■ **GOAL OF THE EXERCISE**
Swap every occurrence of "Mangalsutra" for "Necklace" in the lines of all the rows below, changing nothing else. Give only the text lines and leave out the pictures.

(Text extracted from the pages)
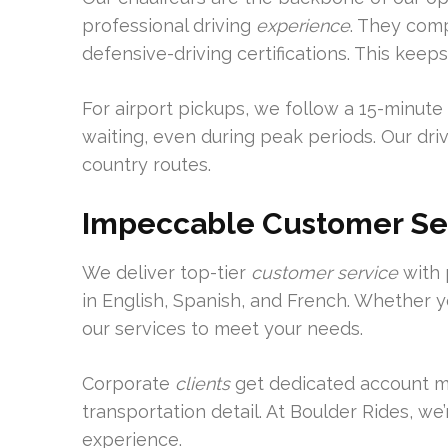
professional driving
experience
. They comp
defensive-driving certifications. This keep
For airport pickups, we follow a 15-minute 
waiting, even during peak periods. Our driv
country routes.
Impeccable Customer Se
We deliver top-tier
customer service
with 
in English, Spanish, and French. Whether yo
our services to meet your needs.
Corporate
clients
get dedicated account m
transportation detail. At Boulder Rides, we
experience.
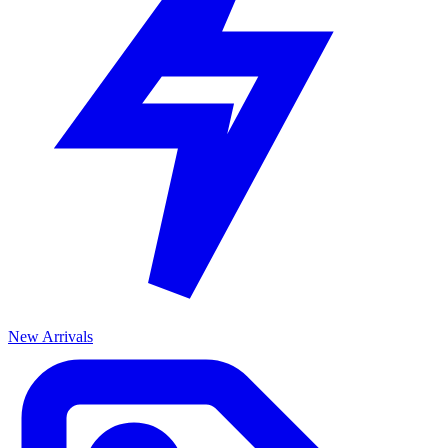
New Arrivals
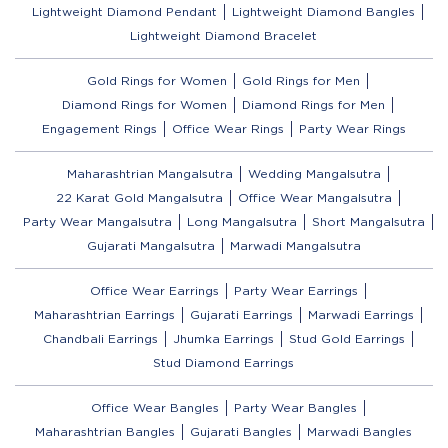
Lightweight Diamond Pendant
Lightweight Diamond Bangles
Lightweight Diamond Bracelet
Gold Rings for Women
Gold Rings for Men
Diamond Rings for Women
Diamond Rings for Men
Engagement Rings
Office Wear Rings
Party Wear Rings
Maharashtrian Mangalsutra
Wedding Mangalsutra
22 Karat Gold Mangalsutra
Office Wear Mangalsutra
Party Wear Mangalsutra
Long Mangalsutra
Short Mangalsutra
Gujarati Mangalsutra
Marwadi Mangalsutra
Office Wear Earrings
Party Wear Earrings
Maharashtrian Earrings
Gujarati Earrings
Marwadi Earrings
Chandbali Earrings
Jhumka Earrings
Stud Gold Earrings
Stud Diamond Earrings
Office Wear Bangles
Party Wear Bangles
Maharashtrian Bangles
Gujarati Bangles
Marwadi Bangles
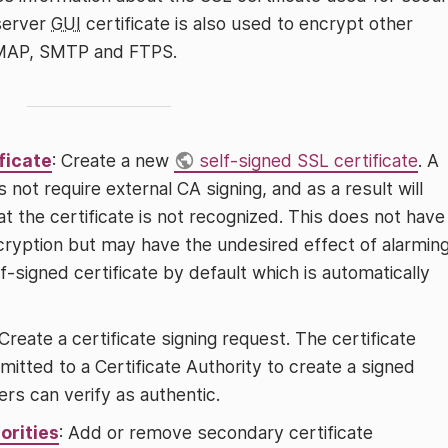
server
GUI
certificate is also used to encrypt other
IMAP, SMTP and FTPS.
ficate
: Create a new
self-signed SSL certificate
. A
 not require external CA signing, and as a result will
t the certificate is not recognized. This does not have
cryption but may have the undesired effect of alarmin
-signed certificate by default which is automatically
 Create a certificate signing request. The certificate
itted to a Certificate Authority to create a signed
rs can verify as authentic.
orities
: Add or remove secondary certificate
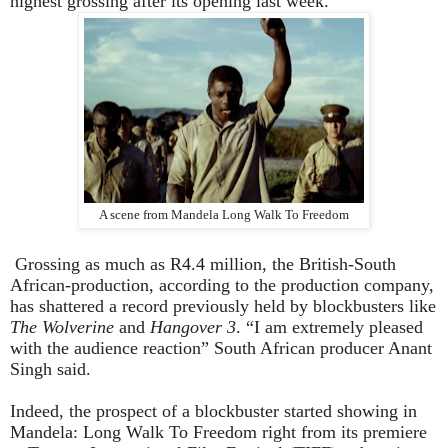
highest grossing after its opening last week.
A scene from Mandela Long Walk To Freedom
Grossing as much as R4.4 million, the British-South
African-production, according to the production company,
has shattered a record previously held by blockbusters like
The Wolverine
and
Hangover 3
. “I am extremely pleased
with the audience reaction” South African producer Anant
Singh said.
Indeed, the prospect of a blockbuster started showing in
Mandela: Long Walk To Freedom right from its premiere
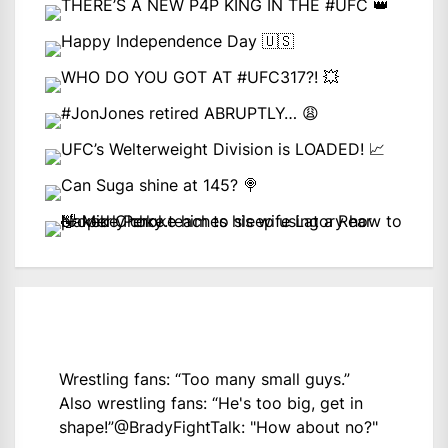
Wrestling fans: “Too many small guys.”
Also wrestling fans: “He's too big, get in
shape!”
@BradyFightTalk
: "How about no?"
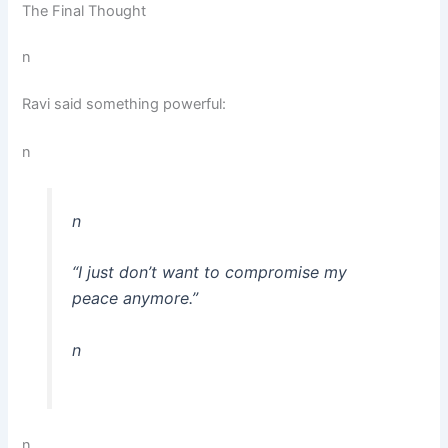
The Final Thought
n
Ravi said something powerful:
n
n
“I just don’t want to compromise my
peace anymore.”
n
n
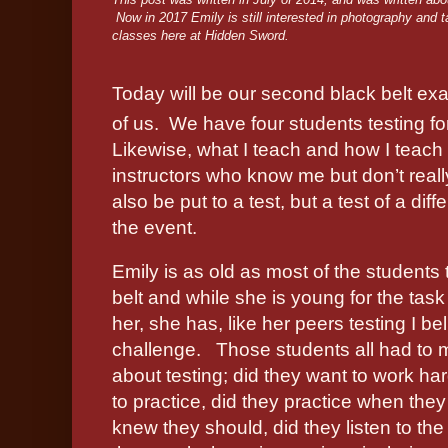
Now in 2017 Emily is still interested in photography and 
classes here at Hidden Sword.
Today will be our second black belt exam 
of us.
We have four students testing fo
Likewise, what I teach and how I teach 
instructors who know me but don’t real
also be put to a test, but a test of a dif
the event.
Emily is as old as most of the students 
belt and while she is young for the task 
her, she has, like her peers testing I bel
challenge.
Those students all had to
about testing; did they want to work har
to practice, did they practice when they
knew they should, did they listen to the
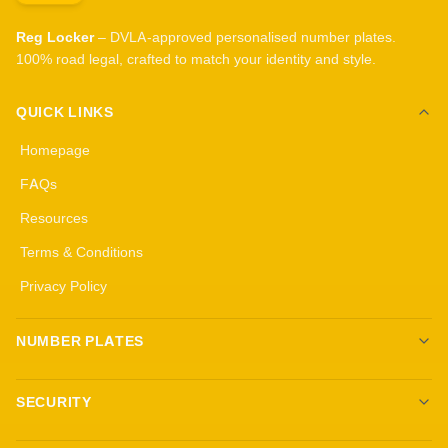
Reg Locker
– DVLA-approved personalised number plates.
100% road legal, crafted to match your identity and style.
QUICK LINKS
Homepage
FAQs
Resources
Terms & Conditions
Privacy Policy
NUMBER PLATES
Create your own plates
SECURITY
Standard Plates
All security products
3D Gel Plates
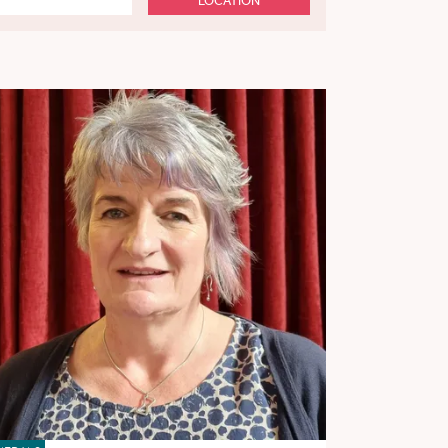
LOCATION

■ **WRITTEN RESPONSE**
professional driving
experience
. They comp
defensive-driving certifications. This keep
For airport pickups, we follow a 15-minute 
waiting, even during peak periods. Our driv
country routes.
Impeccable Customer Se
We deliver top-tier
customer service
with 
in English, Spanish, and French. Whether yo
our services to meet your needs.
Corporate
clients
get dedicated account m
transportation detail. At Boulder Rides, we
experience.
New Arrivals
Lightweight Diamond Pendant
Lightweight Diamond Bangles
Lightweight Diamond Bracelet
Gold Rings for Women
Gold Rings for Men
Diamond Rings for Women
Diamond Rings for Men
Engagement Rings
Office Wear Rings
Party Wear Rings
Maharashtrian Necklace
Wedding Necklace
22 Karat Gold Necklace
Office Wear Necklace
Party Wear Necklace
Long Necklace
Short Necklace
Gujarati Necklace
Marwadi Necklace
Office Wear Earrings
Party Wear Earrings
Maharashtrian Earrings
Gujarati Earrings
Marwadi Earrings
Chandbali Earrings
Jhumka Earrings
Stud Gold Earrings
Stud Diamond Earrings
Office Wear Bangles
Party Wear Bangles
Maharashtrian Bangles
Gujarati Bangles
Marwadi Bangles
server
GUI
certificate is also used to encrypt other
IMAP, SMTP and FTPS.
ficate
: Create a new
self-signed SSL certificate
. A
 not require external CA signing, and as a result will
t the certificate is not recognized. This does not have
cryption but may have the undesired effect of alarmin
-signed certificate by default which is automatically
 Create a certificate signing request. The certificate
itted to a Certificate Authority to create a signed
rs can verify as authentic.
orities
: Add or remove secondary certificate
highest grossing after its opening last week.
A scene from Mandela Long Walk To Freedom
Grossing as much as R4.4 million, the British-South
African-production, according to the production company,
has shattered a record previously held by blockbusters like
The Wolverine
and
Hangover 3
. “I am extremely pleased
with the audience reaction” South African producer Anant
Singh said.
Indeed, the prospect of a blockbuster started showing in
Mandela: Long Walk To Freedom right from its premiere
Wrestling fans: “Too many small guys.”
Also wrestling fans: “He's too big, get in
shape!”
@BradyFightTalk
: "How about no?"
The Final Thought
n
Ravi said something powerful:
n
n
“I just don’t want to compromise my
peace anymore.”
n
n
Now in 2017 Emily is still interested in photography and 
classes here at Hidden Sword.
Today will be our second black belt exam 
of us.
We have four students testing fo
Likewise, what I teach and how I teach 
instructors who know me but don’t real
also be put to a test, but a test of a dif
the event.
Emily is as old as most of the students 
belt and while she is young for the task 
her, she has, like her peers testing I bel
challenge.
Those students all had to
about testing; did they want to work har
to practice, did they practice when they
knew they should, did they listen to the
Reg Locker
– DVLA-approved personalised number plates.
100% road legal, crafted to match your identity and style.
QUICK LINKS
Homepage
FAQs
Resources
Terms & Conditions
Privacy Policy
NUMBER PLATES
Create your own plates
SECURITY
Standard Plates
All security products
3D Gel Plates
LOCATION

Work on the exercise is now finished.